#### WHAT IS NEEDED:
Print the entries exactly; no image belongs in the copy.

(Stored data entries)
——

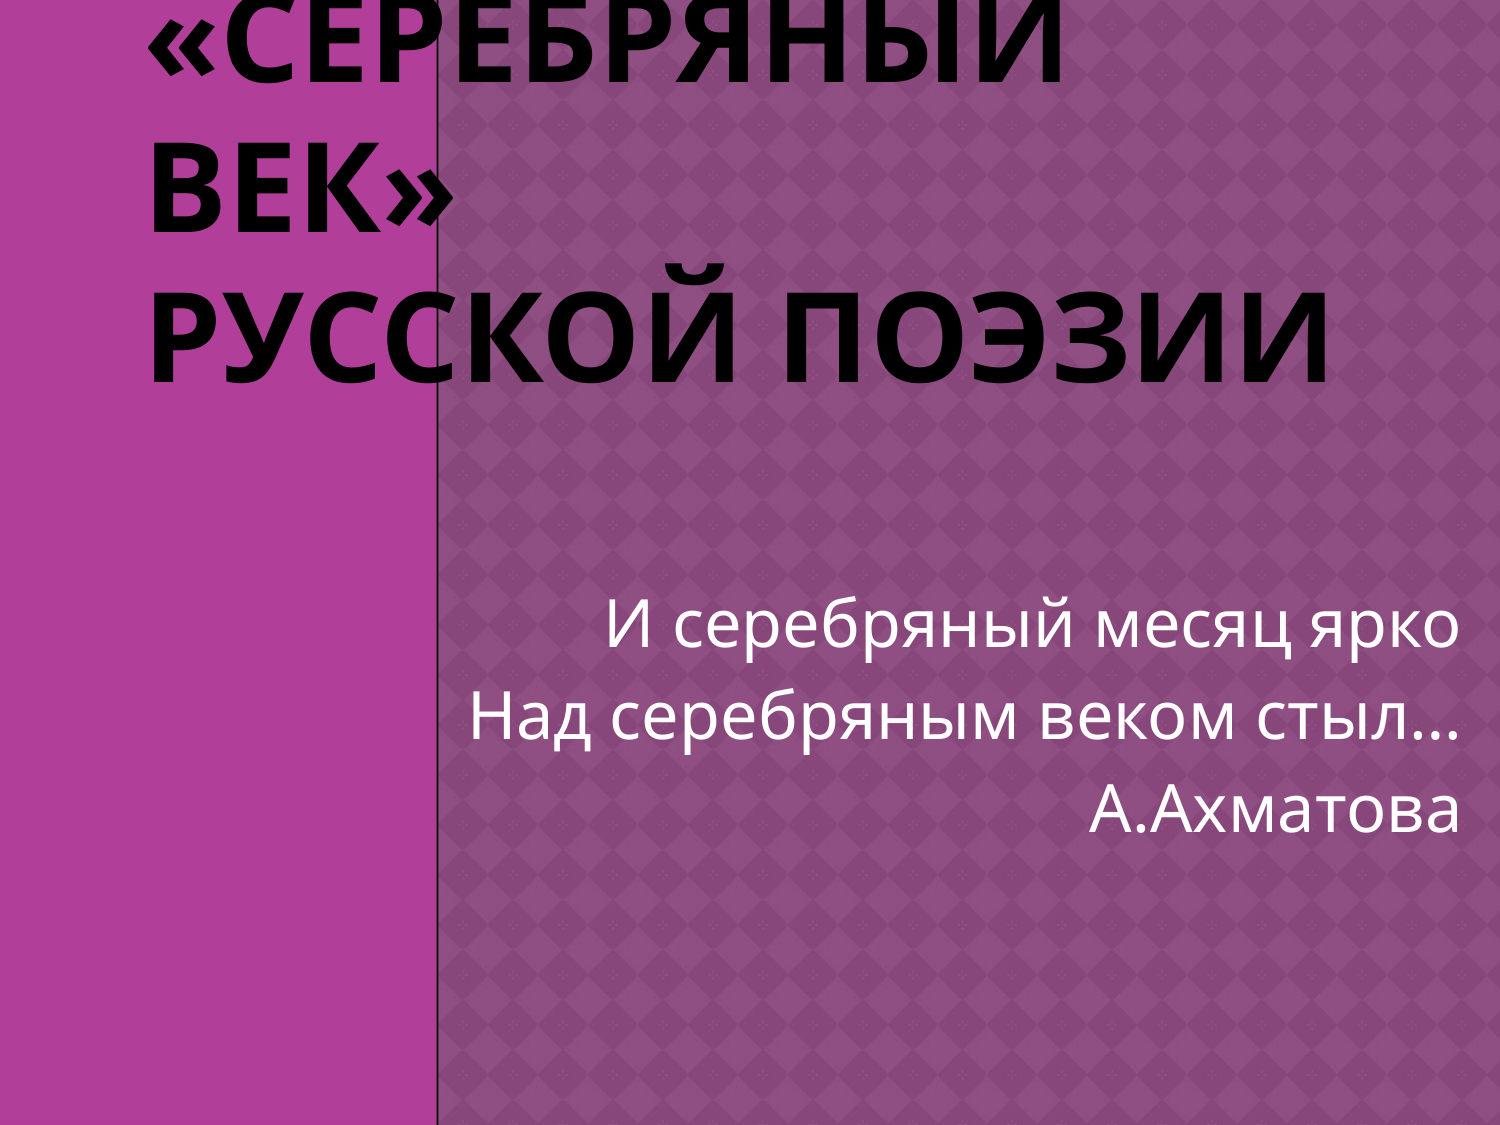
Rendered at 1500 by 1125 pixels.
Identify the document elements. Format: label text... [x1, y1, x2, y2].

subtitle И серебряный месяц ярко Над серебряным веком стыл… А.Ахматова [454, 580, 1471, 929]
title «Серебряный век» русской поэзии [135, 87, 1390, 558]
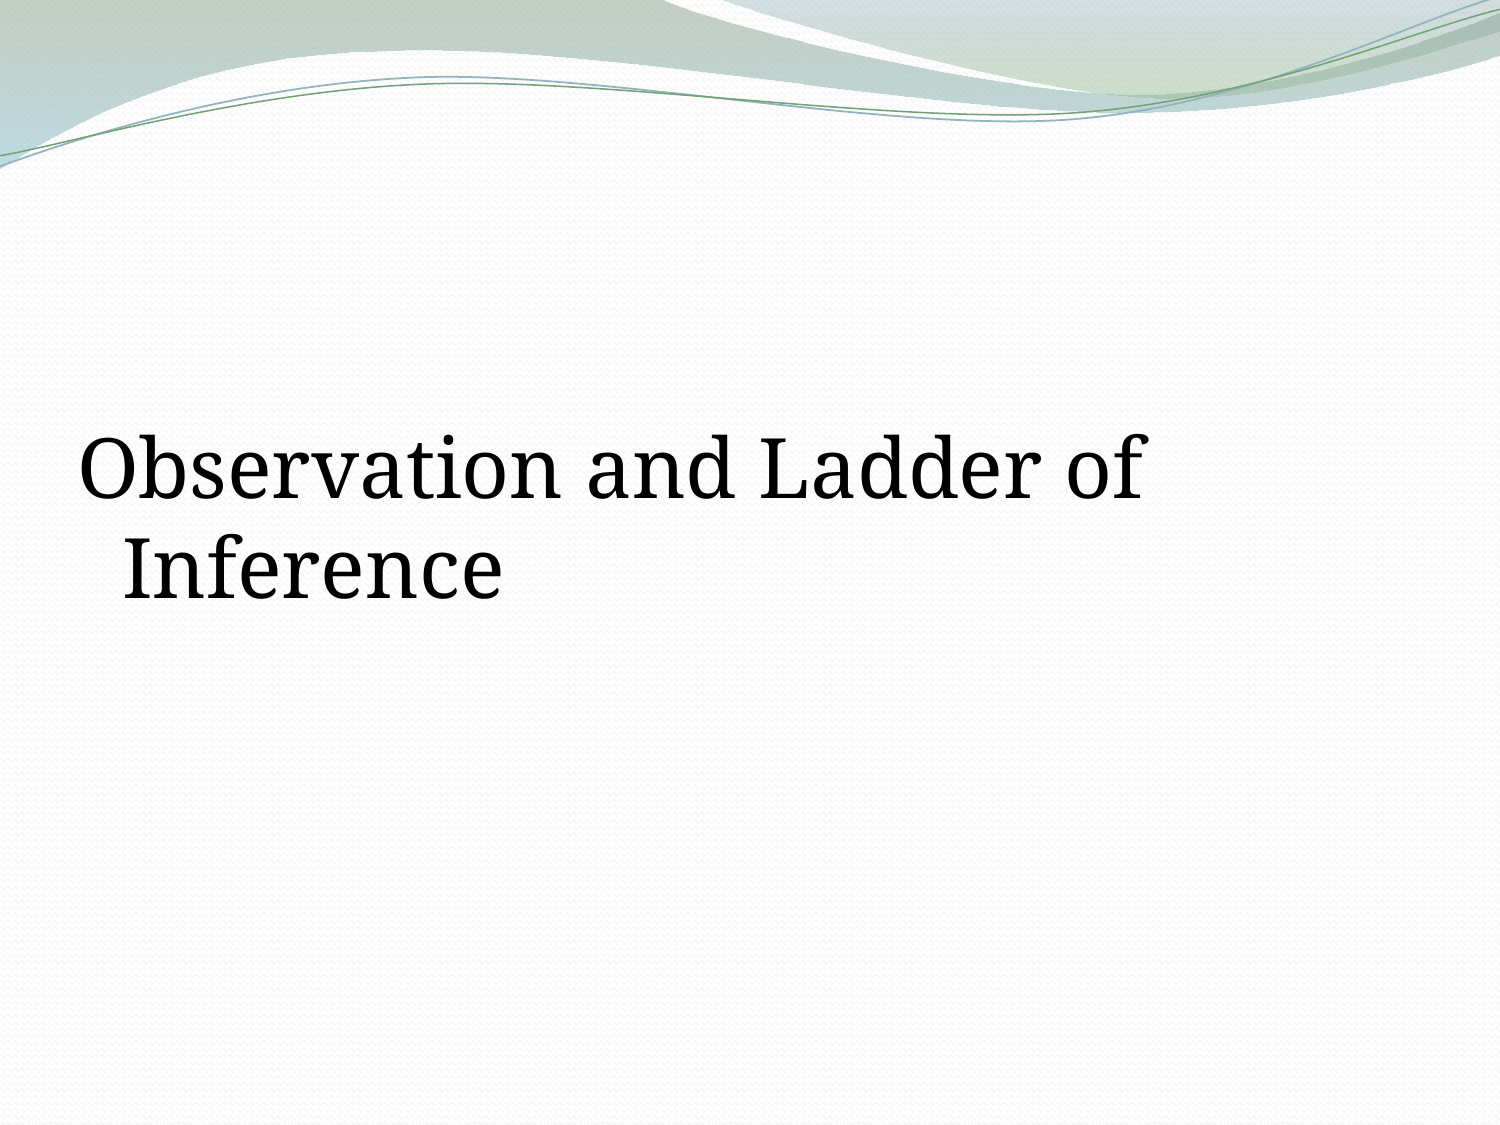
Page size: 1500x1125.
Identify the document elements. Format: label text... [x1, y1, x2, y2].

list Observation and Ladder of Inference [62, 174, 1450, 895]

——

#### OUTPUT FOR THIS TASK:
Rendered at 1500 by 1125 pixels.
Identify the document elements. Format: label text... [x1, y1, x2, y2].

subtitle И серебряный месяц ярко Над серебряным веком стыл… А.Ахматова [454, 580, 1471, 929]
title «Серебряный век» русской поэзии [135, 87, 1390, 558]
Page size: 1500x1125.
Identify the document elements. Format: label text... [x1, y1, x2, y2].

list Observation and Ladder of Inference [62, 174, 1450, 895]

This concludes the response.